Michelle Glasgow in Billings, Mont. - herself a doctor - had horrible pain in her side after donating a kidney to her brother. She lost 45 pounds over five months. "It was just too painful to eat," she explained.
"In the beginning they love you. They need you to do the transplant," she said of her transplant doctors. "Afterward, their attitude toward you is, `We're done with you. Move on. We have more people."'
The reactions from transplant surgeons vary widely. Dr. Thomas Bak, a Denver surgeon who cared for Glasgow, said he had no idea she felt so negative about her experience.
"You feel directly responsible for the follow-up care," Bak said. "At the same time, if that person breaks their ankle or gets a cold, I'm not their physician for the rest of their life."
Transplant programs have some inherent conflicts of interest in dealing with potential living donors.
Certainly, doctors are trying to save the life of a sick patient.
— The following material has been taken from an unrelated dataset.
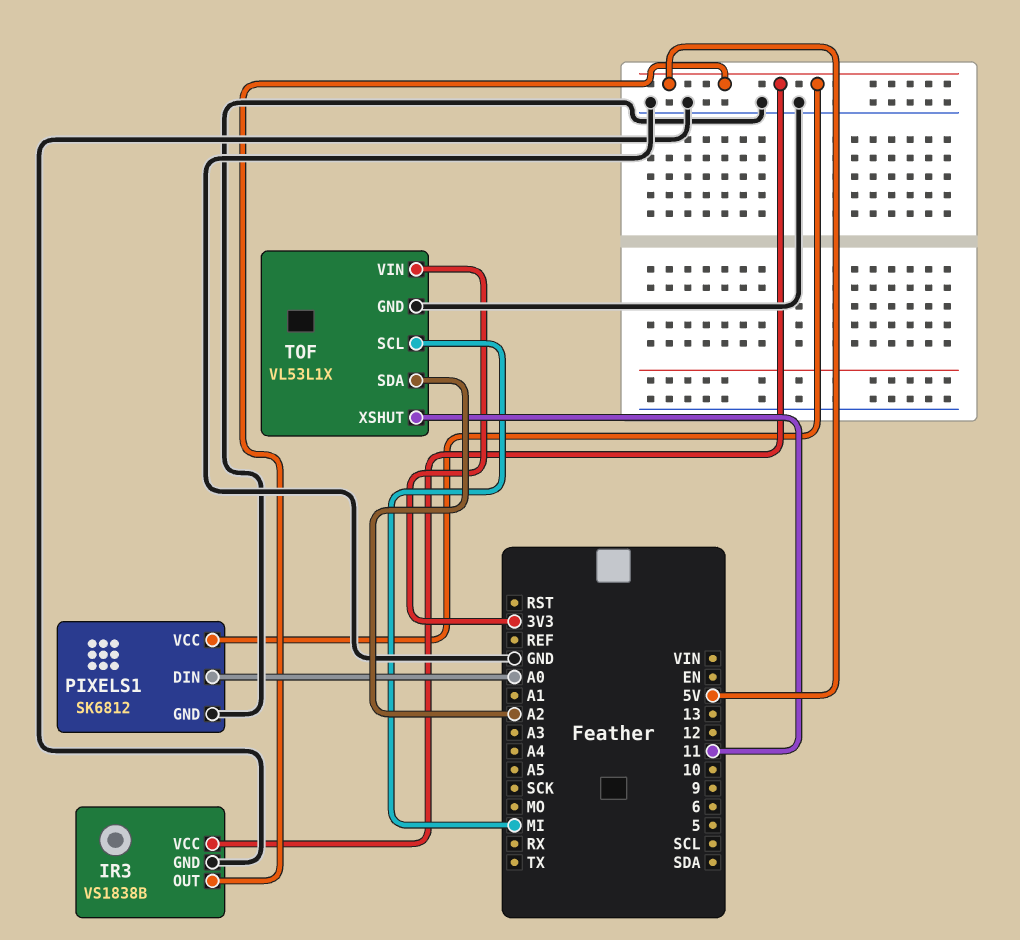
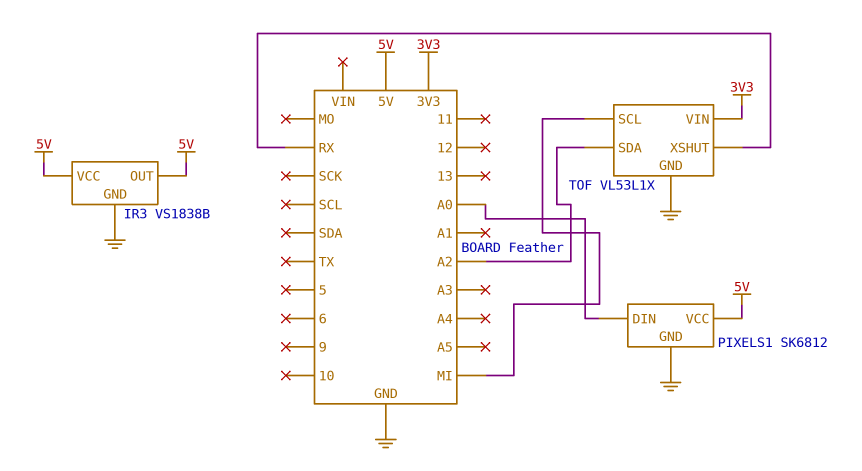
TOF pin XSHUT: 11 -> RX

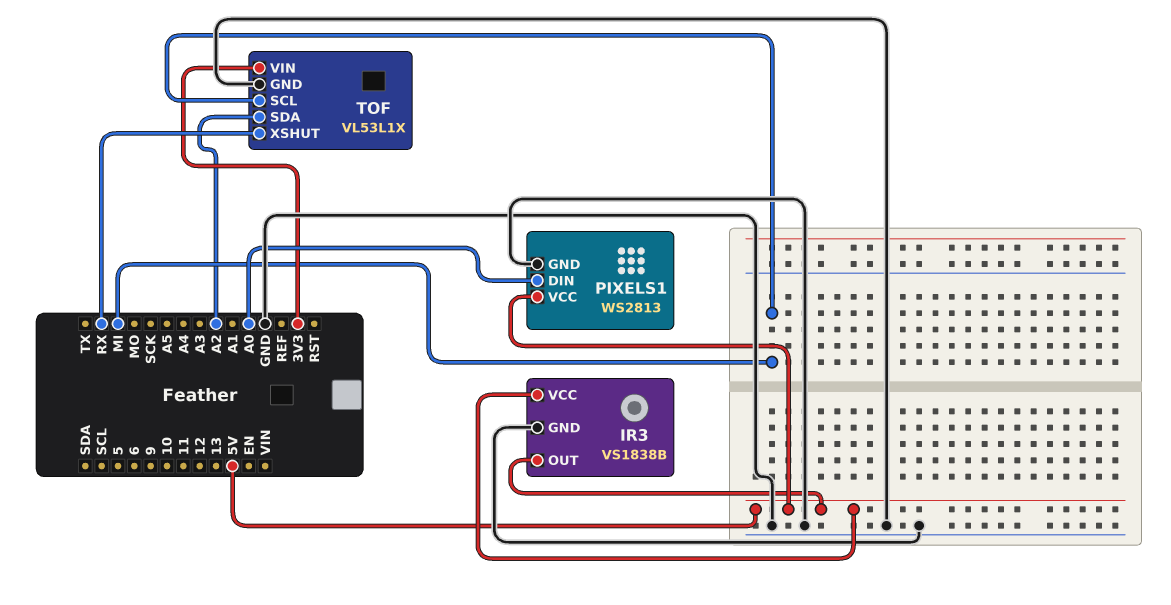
PIXELS1: SK6812 -> WS2813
Less charitably, the transplant program and its doctors make money and gain prestige with every transplant performed.
"What they're thinking about is, `I need to get these organs.' They don't have the donor's interest central," said Arthur Caplan, a bioethicist at the University of Pennsylvania.
Some in the transplant field agree. "The transplant center has goals of doing more transplants," said Dr. Francis L. Delmonico, chief of transplant services at Massachusetts General Hospital.
Some centers try to minimize the conflict by assigning separate surgeons to the donor and to the recipient.
There can also be conflicts between recipient and donor. For instance, should a potential donor be told that the recipient has hepatitis C, which can return and infect the new organ?
Hoping to address some of these issues, a federal organ transplantation advisory council recommended hiring donor advocates to work independently with potential donors. But many surgeons do not want an outsider involved.
"I don't think they would put more emphasis on the risks than I do," says Bak, the Denver kidney surgeon. "I give them absolute truths about everything that can happen, from major to minor."
But Dr. Elizabeth A. Pomfret, who directs the live donor liver program at the Lahey Clinic in Burlington, Mass., says her program employs a doctor and a psychologist who are independent; either can veto transplants. She said the arrangement is partly to eliminate surgeons' conflicts of interest, and partly to make it easier for the potential donor to disclose apprehension or pressure from family when they are not sure they want to donate.
"There has to be somewhere for that to be vented without them feeling like they're not being a good brother or sister or daughter to the surgeon who's been taking care of their loved one," she said.
For all the worries, most say they would do it again, knowing they have saved a life.
"There are times I feel sorry for myself," said Walter Wood. Then he thinks of his brother. "His three kids have their dad still. I try to keep that in front of me, too."